**WORK REQUEST**
The answer must be a single number: how many lines in the records below contain the word "orientation".

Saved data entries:
=== Section Start ===

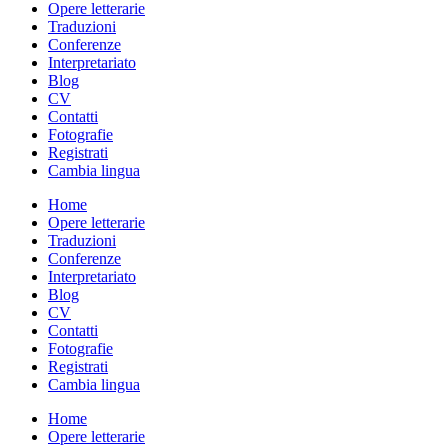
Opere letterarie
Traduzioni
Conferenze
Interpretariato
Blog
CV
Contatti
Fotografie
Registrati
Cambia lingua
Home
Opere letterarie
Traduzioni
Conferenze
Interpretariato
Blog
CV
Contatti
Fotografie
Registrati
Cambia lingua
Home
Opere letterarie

=== Section End ===
=== Section Start ===

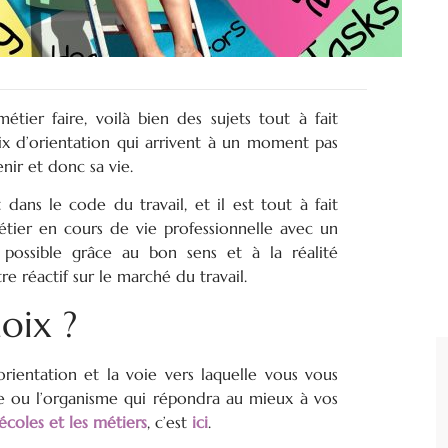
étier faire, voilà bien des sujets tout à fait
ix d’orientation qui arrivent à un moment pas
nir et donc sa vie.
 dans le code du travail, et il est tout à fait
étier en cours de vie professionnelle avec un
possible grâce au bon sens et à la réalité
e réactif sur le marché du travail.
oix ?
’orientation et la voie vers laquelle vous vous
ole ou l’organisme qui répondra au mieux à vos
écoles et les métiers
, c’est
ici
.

=== Section End ===

**REPLY TO THE EXERCISE**
2